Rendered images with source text

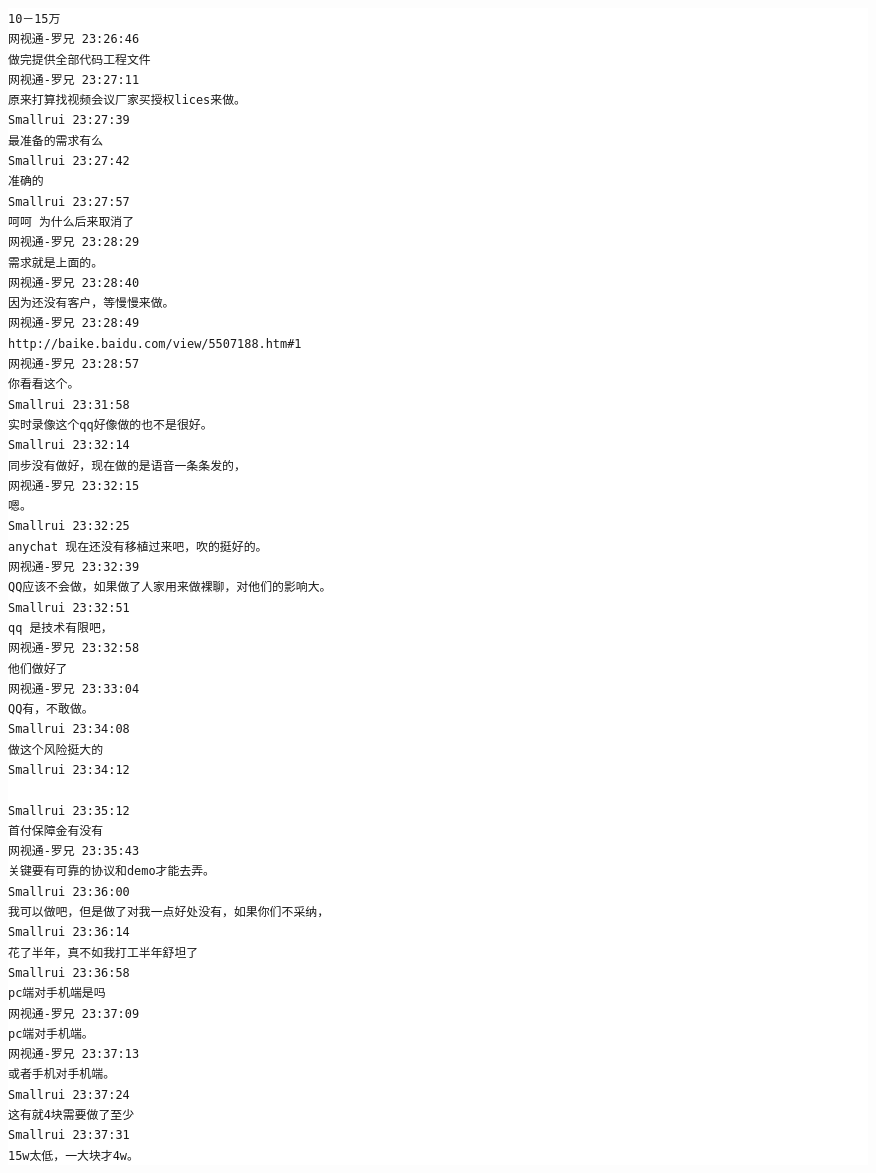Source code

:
 ```
10－15万
网视通-罗兄 23:26:46
做完提供全部代码工程文件
网视通-罗兄 23:27:11
原来打算找视频会议厂家买授权lices来做。
Smallrui 23:27:39
最准备的需求有么
Smallrui 23:27:42
准确的
Smallrui 23:27:57
呵呵 为什么后来取消了
网视通-罗兄 23:28:29
需求就是上面的。
网视通-罗兄 23:28:40
因为还没有客户，等慢慢来做。
网视通-罗兄 23:28:49
http://baike.baidu.com/view/5507188.htm#1
网视通-罗兄 23:28:57
你看看这个。
Smallrui 23:31:58
实时录像这个qq好像做的也不是很好。
Smallrui 23:32:14
同步没有做好，现在做的是语音一条条发的，
网视通-罗兄 23:32:15
嗯。
Smallrui 23:32:25
anychat 现在还没有移植过来吧，吹的挺好的。
网视通-罗兄 23:32:39
QQ应该不会做，如果做了人家用来做裸聊，对他们的影响大。
Smallrui 23:32:51
qq 是技术有限吧，
网视通-罗兄 23:32:58
他们做好了
网视通-罗兄 23:33:04
QQ有，不敢做。
Smallrui 23:34:08
做这个风险挺大的
Smallrui 23:34:12

Smallrui 23:35:12
首付保障金有没有
网视通-罗兄 23:35:43
关键要有可靠的协议和demo才能去弄。
Smallrui 23:36:00
我可以做吧，但是做了对我一点好处没有，如果你们不采纳，
Smallrui 23:36:14
花了半年，真不如我打工半年舒坦了
Smallrui 23:36:58
pc端对手机端是吗
网视通-罗兄 23:37:09
pc端对手机端。
网视通-罗兄 23:37:13
或者手机对手机端。
Smallrui 23:37:24
这有就4块需要做了至少
Smallrui 23:37:31
15w太低，一大块才4w。

```

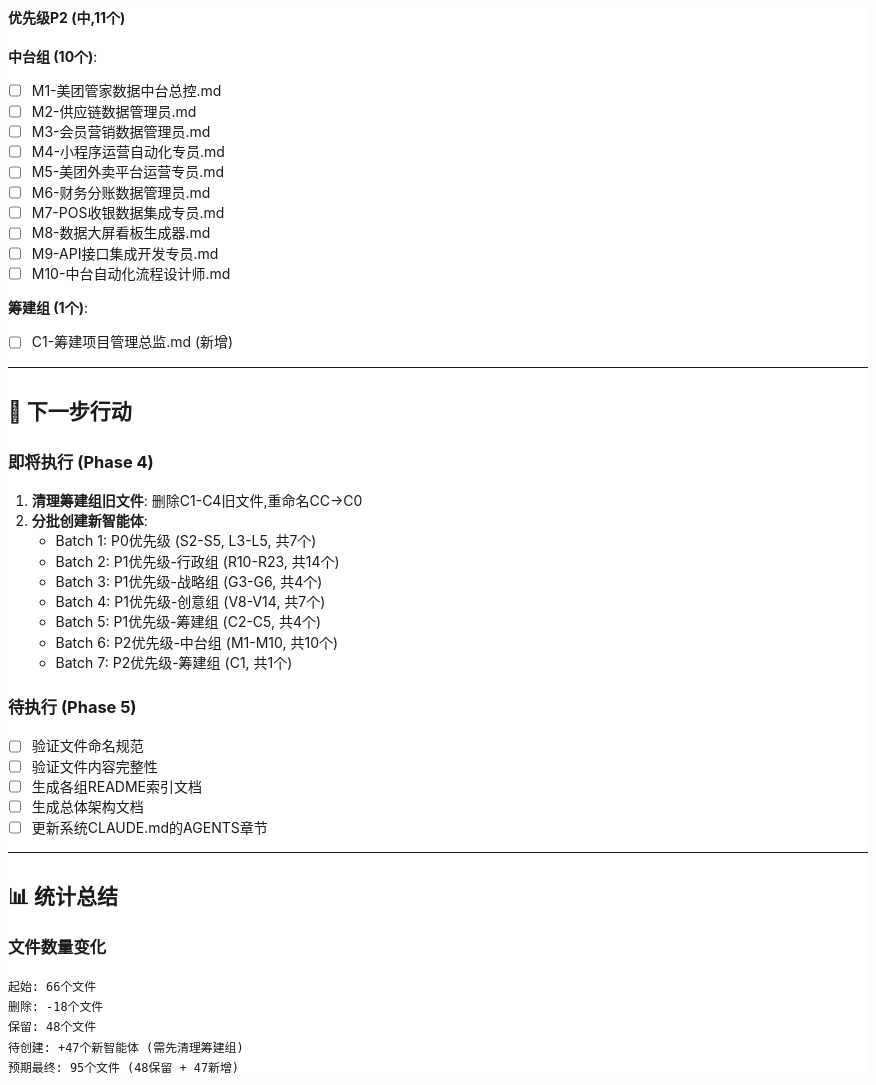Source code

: #### 优先级P2 (中,11个)
**中台组 (10个)**:
- [ ] M1-美团管家数据中台总控.md
- [ ] M2-供应链数据管理员.md
- [ ] M3-会员营销数据管理员.md
- [ ] M4-小程序运营自动化专员.md
- [ ] M5-美团外卖平台运营专员.md
- [ ] M6-财务分账数据管理员.md
- [ ] M7-POS收银数据集成专员.md
- [ ] M8-数据大屏看板生成器.md
- [ ] M9-API接口集成开发专员.md
- [ ] M10-中台自动化流程设计师.md

**筹建组 (1个)**:
- [ ] C1-筹建项目管理总监.md (新增)

---

## 🎯 下一步行动

### 即将执行 (Phase 4)
1. **清理筹建组旧文件**: 删除C1-C4旧文件,重命名CC→C0
2. **分批创建新智能体**:
   - Batch 1: P0优先级 (S2-S5, L3-L5, 共7个)
   - Batch 2: P1优先级-行政组 (R10-R23, 共14个)
   - Batch 3: P1优先级-战略组 (G3-G6, 共4个)
   - Batch 4: P1优先级-创意组 (V8-V14, 共7个)
   - Batch 5: P1优先级-筹建组 (C2-C5, 共4个)
   - Batch 6: P2优先级-中台组 (M1-M10, 共10个)
   - Batch 7: P2优先级-筹建组 (C1, 共1个)

### 待执行 (Phase 5)
- [ ] 验证文件命名规范
- [ ] 验证文件内容完整性
- [ ] 生成各组README索引文档
- [ ] 生成总体架构文档
- [ ] 更新系统CLAUDE.md的AGENTS章节

---

## 📊 统计总结

### 文件数量变化
```
起始: 66个文件
删除: -18个文件
保留: 48个文件
待创建: +47个新智能体 (需先清理筹建组)
预期最终: 95个文件 (48保留 + 47新增)
```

## What this task involves
Each line in the data that holds the word "Batch" must be copied.

## Problem solution
   - Batch 1: P0优先级 (S2-S5, L3-L5, 共7个)
   - Batch 2: P1优先级-行政组 (R10-R23, 共14个)
   - Batch 3: P1优先级-战略组 (G3-G6, 共4个)
   - Batch 4: P1优先级-创意组 (V8-V14, 共7个)
   - Batch 5: P1优先级-筹建组 (C2-C5, 共4个)
   - Batch 6: P2优先级-中台组 (M1-M10, 共10个)
   - Batch 7: P2优先级-筹建组 (C1, 共1个)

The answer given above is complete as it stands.